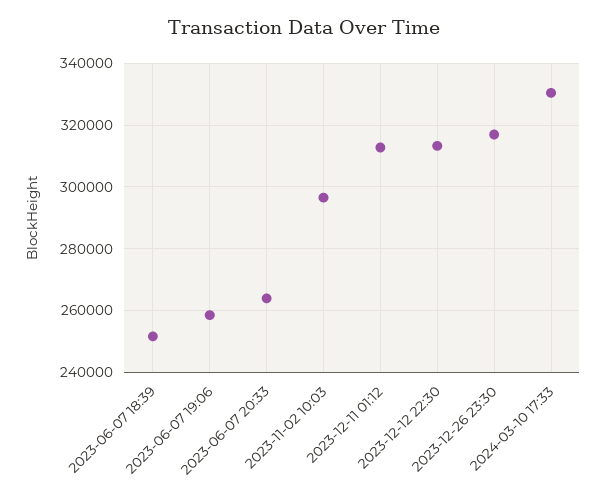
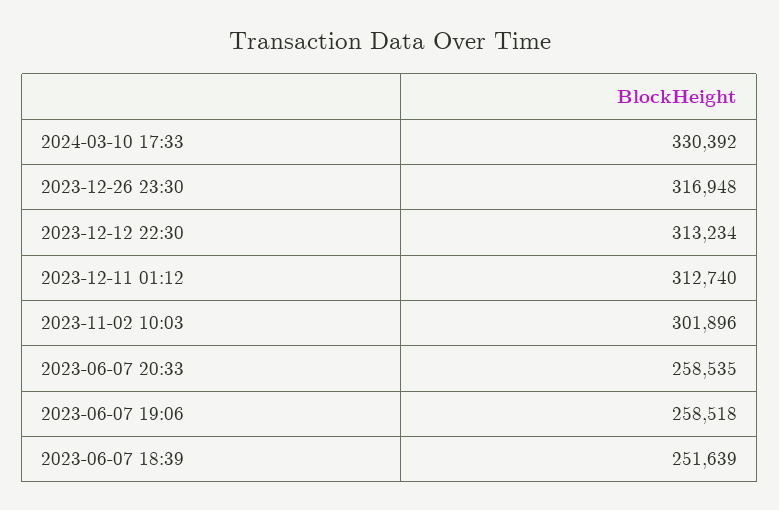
  {
    "2023-06-07 18:39": 251639,
    "2023-06-07 19:06": 258518,
-   "2023-06-07 20:33": 264000,
+   "2023-06-07 20:33": 258535,
-   "2023-11-02 10:03": 296000,
+   "2023-11-02 10:03": 301896,
    "2023-12-11 01:12": 312740,
    "2023-12-12 22:30": 313234,
    "2023-12-26 23:30": 316948,
    "2024-03-10 17:33": 330392
  }

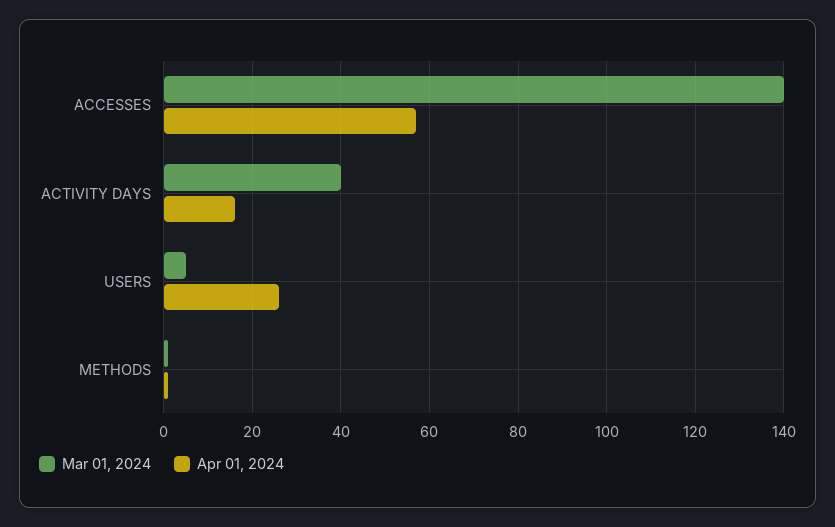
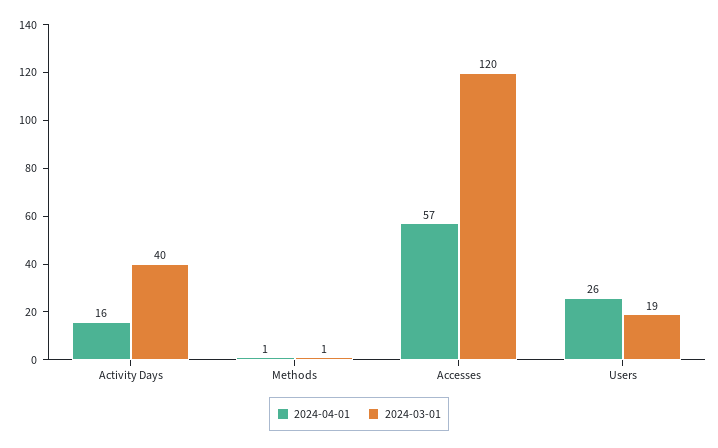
  {
    "Mar 01, 2024": {
-     "ACCESSES": 140,
+     "ACCESSES": 120,
      "ACTIVITY DAYS": 40,
-     "USERS": 5,
+     "USERS": 19,
      "METHODS": 1
    },
    "Apr 01, 2024": {
      "ACCESSES": 57,
      "ACTIVITY DAYS": 16,
      "USERS": 26,
      "METHODS": 1
    }
  }

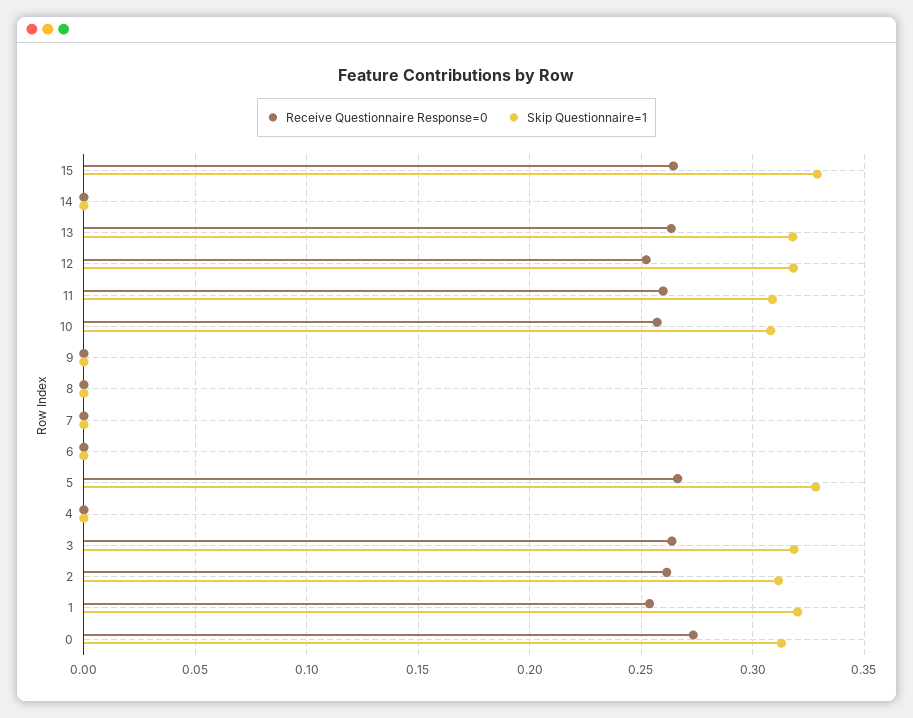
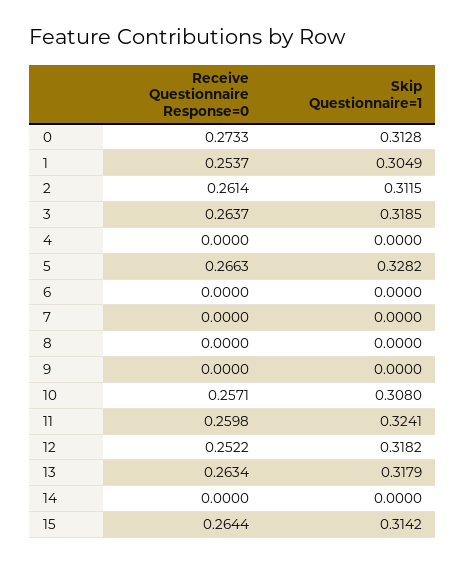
  {
    "Receive Questionnaire Response=0": {
      "15": 0.2644,
      "14": 0,
      "13": 0.2634,
      "12": 0.2522,
      "11": 0.2598,
      "10": 0.2571,
      "9": 0,
      "8": 0,
      "7": 0,
      "6": 0,
      "5": 0.2663,
      "4": 0,
      "3": 0.2637,
      "2": 0.2614,
      "1": 0.2537,
      "0": 0.2733
    },
    "Skip Questionnaire=1": {
-     "15": 0.33,
+     "15": 0.3142,
      "14": 0,
      "13": 0.3179,
      "12": 0.3182,
-     "11": 0.31,
+     "11": 0.3241,
      "10": 0.308,
      "9": 0,
      "8": 0,
      "7": 0,
      "6": 0,
      "5": 0.3282,
      "4": 0,
      "3": 0.3185,
      "2": 0.3115,
-     "1": 0.32,
+     "1": 0.3049,
      "0": 0.3128
    }
  }

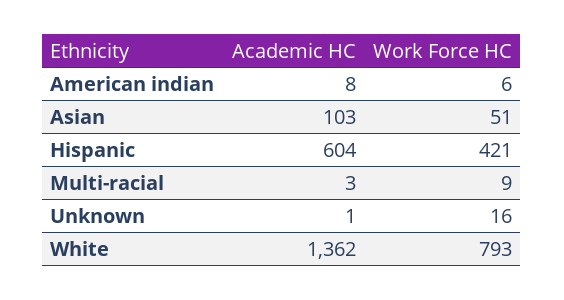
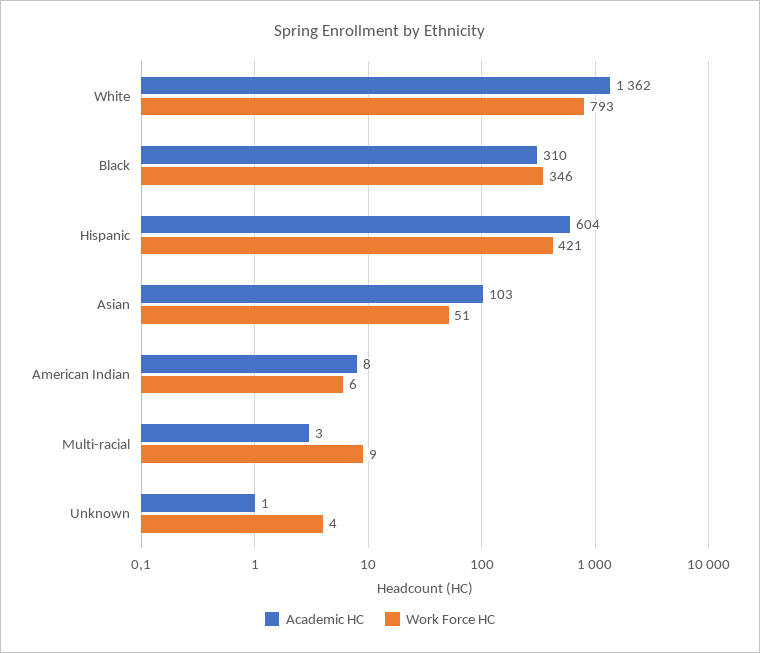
  {
    "Academic HC": {
      "American indian": 8,
      "Asian": 103,
      "Hispanic": 604,
      "Multi-racial": 3,
      "Unknown": 1,
-     "White": 1362
+     "White": 1362,
+     "Black": 310
    },
    "Work Force HC": {
      "American indian": 6,
      "Asian": 51,
      "Hispanic": 421,
      "Multi-racial": 9,
-     "Unknown": 16,
+     "Unknown": 4,
-     "White": 793
+     "White": 793,
+     "Black": 346
    }
  }

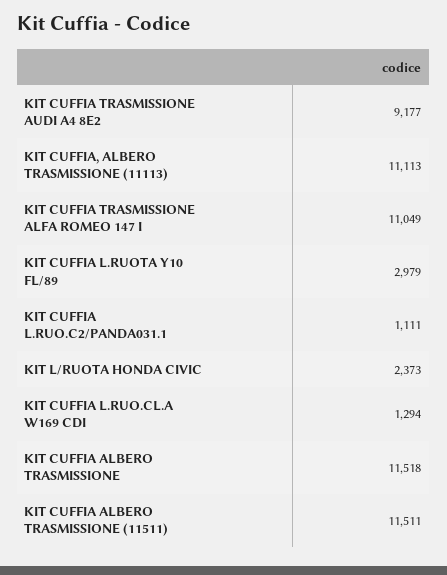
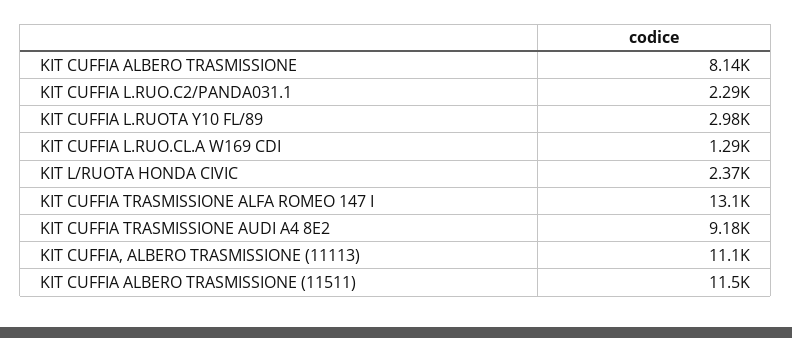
  {
    "KIT CUFFIA TRASMISSIONE AUDI A4 8E2": 9177,
    "KIT CUFFIA, ALBERO TRASMISSIONE (11113)": 11113,
-   "KIT CUFFIA TRASMISSIONE ALFA ROMEO 147 I": 11049,
+   "KIT CUFFIA TRASMISSIONE ALFA ROMEO 147 I": 13100,
    "KIT CUFFIA L.RUOTA Y10 FL/89": 2979,
-   "KIT CUFFIA L.RUO.C2/PANDA031.1": 1111,
+   "KIT CUFFIA L.RUO.C2/PANDA031.1": 2290,
    "KIT L/RUOTA HONDA CIVIC": 2373,
    "KIT CUFFIA L.RUO.CL.A W169 CDI": 1294,
-   "KIT CUFFIA ALBERO TRASMISSIONE": 11518,
+   "KIT CUFFIA ALBERO TRASMISSIONE": 8140,
    "KIT CUFFIA ALBERO TRASMISSIONE (11511)": 11511
  }

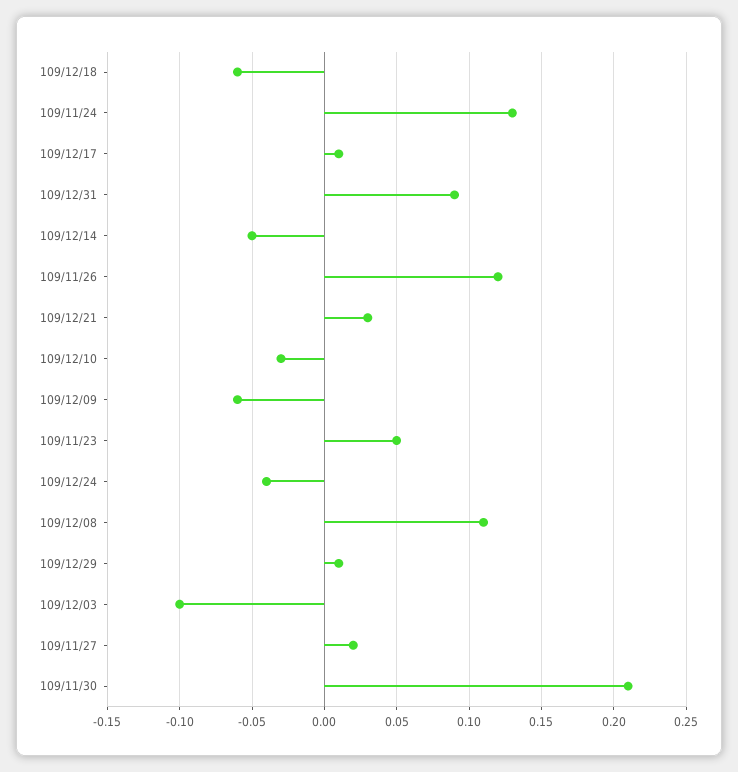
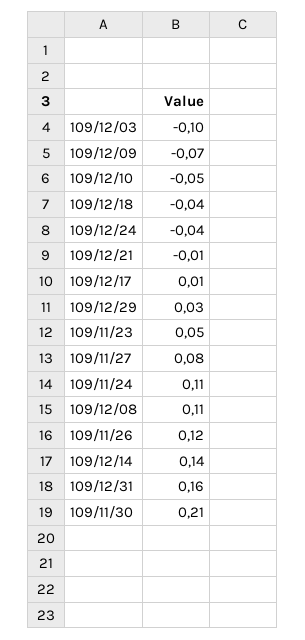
  {
-   "109/12/18": -0.06,
+   "109/12/18": -0.04,
-   "109/11/24": 0.13,
+   "109/11/24": 0.11,
    "109/12/17": 0.01,
-   "109/12/31": 0.09,
+   "109/12/31": 0.16,
-   "109/12/14": -0.05,
+   "109/12/14": 0.14,
    "109/11/26": 0.12,
-   "109/12/21": 0.03,
+   "109/12/21": -0.01,
-   "109/12/10": -0.03,
+   "109/12/10": -0.05,
-   "109/12/09": -0.06,
+   "109/12/09": -0.07,
    "109/11/23": 0.05,
    "109/12/24": -0.04,
    "109/12/08": 0.11,
-   "109/12/29": 0.01,
+   "109/12/29": 0.03,
    "109/12/03": -0.1,
-   "109/11/27": 0.02,
+   "109/11/27": 0.08,
    "109/11/30": 0.21
  }

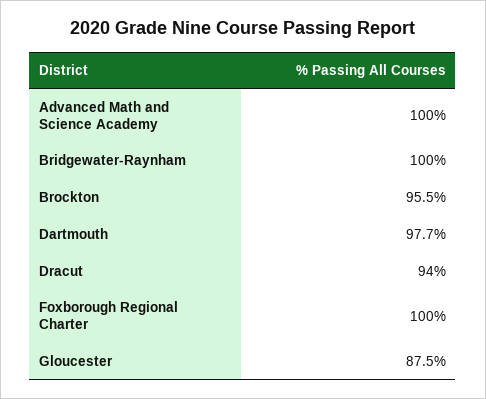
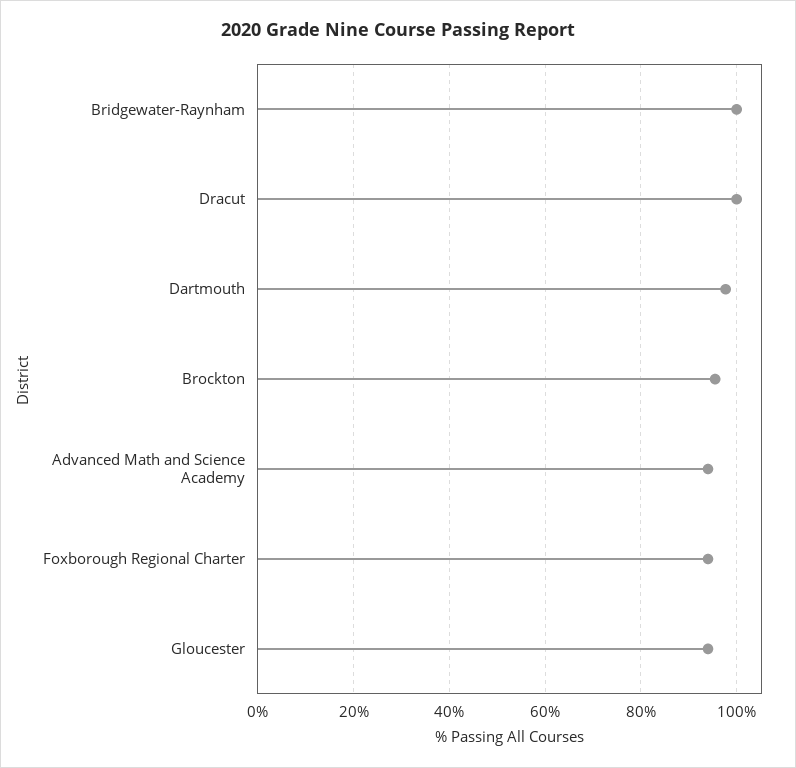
  {
-   "Advanced Math and Science Academy": 100,
+   "Advanced Math and Science Academy": 94,
    "Bridgewater-Raynham": 100,
    "Brockton": 95.5,
    "Dartmouth": 97.7,
-   "Dracut": 94,
+   "Dracut": 100,
-   "Foxborough Regional Charter": 100,
+   "Foxborough Regional Charter": 94,
-   "Gloucester": 87.5
+   "Gloucester": 94
  }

□ □ □

= TASK DETAILS =
Please give an exact printout of all the records, pictures aside.

= EXERCISE OUTPUT =
  {
    "2023-06-07 18:39": 251639,
    "2023-06-07 19:06": 258518,
-   "2023-06-07 20:33": 264000,
+   "2023-06-07 20:33": 258535,
-   "2023-11-02 10:03": 296000,
+   "2023-11-02 10:03": 301896,
    "2023-12-11 01:12": 312740,
    "2023-12-12 22:30": 313234,
    "2023-12-26 23:30": 316948,
    "2024-03-10 17:33": 330392
  }

  {
    "Mar 01, 2024": {
-     "ACCESSES": 140,
+     "ACCESSES": 120,
      "ACTIVITY DAYS": 40,
-     "USERS": 5,
+     "USERS": 19,
      "METHODS": 1
    },
    "Apr 01, 2024": {
      "ACCESSES": 57,
      "ACTIVITY DAYS": 16,
      "USERS": 26,
      "METHODS": 1
    }
  }

  {
    "Receive Questionnaire Response=0": {
      "15": 0.2644,
      "14": 0,
      "13": 0.2634,
      "12": 0.2522,
      "11": 0.2598,
      "10": 0.2571,
      "9": 0,
      "8": 0,
      "7": 0,
      "6": 0,
      "5": 0.2663,
      "4": 0,
      "3": 0.2637,
      "2": 0.2614,
      "1": 0.2537,
      "0": 0.2733
    },
    "Skip Questionnaire=1": {
-     "15": 0.33,
+     "15": 0.3142,
      "14": 0,
      "13": 0.3179,
      "12": 0.3182,
-     "11": 0.31,
+     "11": 0.3241,
      "10": 0.308,
      "9": 0,
      "8": 0,
      "7": 0,
      "6": 0,
      "5": 0.3282,
      "4": 0,
      "3": 0.3185,
      "2": 0.3115,
-     "1": 0.32,
+     "1": 0.3049,
      "0": 0.3128
    }
  }

  {
    "Academic HC": {
      "American indian": 8,
      "Asian": 103,
      "Hispanic": 604,
      "Multi-racial": 3,
      "Unknown": 1,
-     "White": 1362
+     "White": 1362,
+     "Black": 310
    },
    "Work Force HC": {
      "American indian": 6,
      "Asian": 51,
      "Hispanic": 421,
      "Multi-racial": 9,
-     "Unknown": 16,
+     "Unknown": 4,
-     "White": 793
+     "White": 793,
+     "Black": 346
    }
  }

  {
    "KIT CUFFIA TRASMISSIONE AUDI A4 8E2": 9177,
    "KIT CUFFIA, ALBERO TRASMISSIONE (11113)": 11113,
-   "KIT CUFFIA TRASMISSIONE ALFA ROMEO 147 I": 11049,
+   "KIT CUFFIA TRASMISSIONE ALFA ROMEO 147 I": 13100,
    "KIT CUFFIA L.RUOTA Y10 FL/89": 2979,
-   "KIT CUFFIA L.RUO.C2/PANDA031.1": 1111,
+   "KIT CUFFIA L.RUO.C2/PANDA031.1": 2290,
    "KIT L/RUOTA HONDA CIVIC": 2373,
    "KIT CUFFIA L.RUO.CL.A W169 CDI": 1294,
-   "KIT CUFFIA ALBERO TRASMISSIONE": 11518,
+   "KIT CUFFIA ALBERO TRASMISSIONE": 8140,
    "KIT CUFFIA ALBERO TRASMISSIONE (11511)": 11511
  }

  {
-   "109/12/18": -0.06,
+   "109/12/18": -0.04,
-   "109/11/24": 0.13,
+   "109/11/24": 0.11,
    "109/12/17": 0.01,
-   "109/12/31": 0.09,
+   "109/12/31": 0.16,
-   "109/12/14": -0.05,
+   "109/12/14": 0.14,
    "109/11/26": 0.12,
-   "109/12/21": 0.03,
+   "109/12/21": -0.01,
-   "109/12/10": -0.03,
+   "109/12/10": -0.05,
-   "109/12/09": -0.06,
+   "109/12/09": -0.07,
    "109/11/23": 0.05,
    "109/12/24": -0.04,
    "109/12/08": 0.11,
-   "109/12/29": 0.01,
+   "109/12/29": 0.03,
    "109/12/03": -0.1,
-   "109/11/27": 0.02,
+   "109/11/27": 0.08,
    "109/11/30": 0.21
  }

  {
-   "Advanced Math and Science Academy": 100,
+   "Advanced Math and Science Academy": 94,
    "Bridgewater-Raynham": 100,
    "Brockton": 95.5,
    "Dartmouth": 97.7,
-   "Dracut": 94,
+   "Dracut": 100,
-   "Foxborough Regional Charter": 100,
+   "Foxborough Regional Charter": 94,
-   "Gloucester": 87.5
+   "Gloucester": 94
  }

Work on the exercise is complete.